I'm a lesbian.
That's what Parvati's note said as she folded it neatly and left it on the kitchen counter, as she knew that was where her mother would find it the easiest. She took a deep breath and then locked herself into her bedroom to wait until her mother arrived from the grocery store. She was alone in the house; Padma was out with her friends and their father was working. All she could do was wait.
It didn't take long for the door to click and a familiar humming to enter the Patil household. Parvati squeezed her purple blanket closer to her chest. She could hear her mother setting down the groceries and placing them into the correct places with simply a flick of her wand. Suddenly all noise stopped. Parvati felt like her heart would jump into her throat.
"Parvati?" she heard her mother calling her name and walking up to her door. She knocked.
"Go away," she mumbled.
"Don't you want to talk to me?" her mother asked from the other side of the door. Parvati knew that she could easily use the Alohomora spell to enter her room but appreciated that she respected her privacy.
"I'm frightened." Parvati explained and swallowed heavily.
"Why are you frightened? Please open the door."
Parvati got up hesitantly and opened the door. Her mother stepped in with the note in her hand.
Mrs. Prisha Patil was a short, plump woman with a thick Indian accent. She spent all her days in the kitchen, cooking for her family of four, because cooking was what she loved most in the world — after her children, of course. Occasionally she liked to relax with a good book.

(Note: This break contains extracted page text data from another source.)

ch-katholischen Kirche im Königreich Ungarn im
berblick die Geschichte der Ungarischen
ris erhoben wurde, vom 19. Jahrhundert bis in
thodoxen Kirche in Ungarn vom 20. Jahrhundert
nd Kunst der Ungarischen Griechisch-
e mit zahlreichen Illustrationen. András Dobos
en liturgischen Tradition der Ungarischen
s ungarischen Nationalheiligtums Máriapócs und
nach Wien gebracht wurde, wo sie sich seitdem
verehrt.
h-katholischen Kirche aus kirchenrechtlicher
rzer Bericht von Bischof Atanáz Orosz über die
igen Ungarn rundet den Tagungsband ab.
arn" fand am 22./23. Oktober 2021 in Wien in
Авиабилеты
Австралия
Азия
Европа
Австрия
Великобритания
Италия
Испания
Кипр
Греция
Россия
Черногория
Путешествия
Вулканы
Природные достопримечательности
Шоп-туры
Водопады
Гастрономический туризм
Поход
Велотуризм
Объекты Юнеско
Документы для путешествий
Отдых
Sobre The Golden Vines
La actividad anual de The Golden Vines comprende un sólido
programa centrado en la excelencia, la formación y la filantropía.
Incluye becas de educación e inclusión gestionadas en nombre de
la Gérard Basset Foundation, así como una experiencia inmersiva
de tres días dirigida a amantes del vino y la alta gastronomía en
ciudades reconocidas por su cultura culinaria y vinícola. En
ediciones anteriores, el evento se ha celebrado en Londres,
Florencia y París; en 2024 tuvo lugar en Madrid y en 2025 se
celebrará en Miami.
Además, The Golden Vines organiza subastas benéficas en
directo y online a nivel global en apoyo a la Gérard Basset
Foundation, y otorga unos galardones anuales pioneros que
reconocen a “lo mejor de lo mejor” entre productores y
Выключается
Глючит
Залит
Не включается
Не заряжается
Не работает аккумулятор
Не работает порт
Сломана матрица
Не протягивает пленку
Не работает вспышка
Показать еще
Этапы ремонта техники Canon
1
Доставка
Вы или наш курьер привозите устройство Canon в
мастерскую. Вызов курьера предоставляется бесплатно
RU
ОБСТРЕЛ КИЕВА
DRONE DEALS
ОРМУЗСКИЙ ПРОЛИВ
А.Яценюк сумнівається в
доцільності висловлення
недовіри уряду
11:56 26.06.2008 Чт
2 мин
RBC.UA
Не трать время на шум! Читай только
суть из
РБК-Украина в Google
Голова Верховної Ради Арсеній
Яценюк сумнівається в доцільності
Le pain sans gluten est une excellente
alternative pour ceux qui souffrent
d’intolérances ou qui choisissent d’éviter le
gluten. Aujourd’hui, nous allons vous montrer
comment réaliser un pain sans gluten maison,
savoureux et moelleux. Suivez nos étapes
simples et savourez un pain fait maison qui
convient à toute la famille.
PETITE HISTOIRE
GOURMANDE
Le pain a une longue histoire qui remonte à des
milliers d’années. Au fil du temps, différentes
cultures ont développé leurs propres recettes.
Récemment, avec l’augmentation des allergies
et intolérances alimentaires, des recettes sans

Technically there was nothing about her that could make her frightening, except maybe her past as a skilled dueller, but Parvati was terrified.
Prisha sat next to Parvati on the bed and gazed at her without saying a word. Parvati felt like she was going to pass out.
"Why do you fret, Parvati?" Prisha asked. Parvati looked down at the note in Prisha's hands. She followed her daughter's eyes.
"Your note, what about it?"
"You know what it says."
"Yes, I do. Is that what scares you?"
Parvati sighed, "Yes… and no. What really scares me, is how you'll react."
Prisha was not surprised at the information her daughter presented her with. She had read the newspapers and spoken with her own friends and neighbours. With the current crises of the world it was reasonable for a closeted child to fear their parents' reaction.
"You're a lesbian," Prisha said, "That means you only like girls, right?"
Parvati smiled a little, "Yeah."
Prisha took her hand, "You know, Parvati, when I was young, it wasn't as normal and accepted to be a lesbian as it is now. My parents and grandparents would've frowned upon me, maybe even disowned me if I brought a woman home and claimed that I'd spend my life with her."
Parvati's heart felt colder by the second. She had no idea where Prisha was going with her story. Just then Prisha put her hand under Parvati's chin and looked into her eyes.
"But I am not my parents or my grandparents. You're my child and I couldn't possibly wish ill will on you for loving who you love."
Parvati teared up immediately, "Mum…"
"You don't have to be afraid anymore, my baby."
Parvati threw her arms around Prisha and cried; no, it was more like hysteric sobbing. She felt like she had been holding her breath since she was 13 and she could finally exhale. Prisha rubbed her back comfortingly.
"You're really okay with it?" Parvati asked shakily as she pulled back from Prisha's arms.
"Yes, sweetheart, I'm okay with it. I'm happy that you felt that you could tell me. Does Padma know?"
"Yeah, but dad doesn't. I don't think I'm ready yet."
Prisha kissed Parvati's temple, "That's fine. Whenever you're ready, he will be here," then she smirked, "So tell me, is there a special girl in your life?"
Parvati blushed as she recalled heated kisses with Lavender in the Gryffindor dormitory, "Actually, there is someone…"
Prisha settled comfortably on her daughter's bed and felt her heart expand at the sight of her smiling. She prayed Parvati would smile like that for the rest of her life.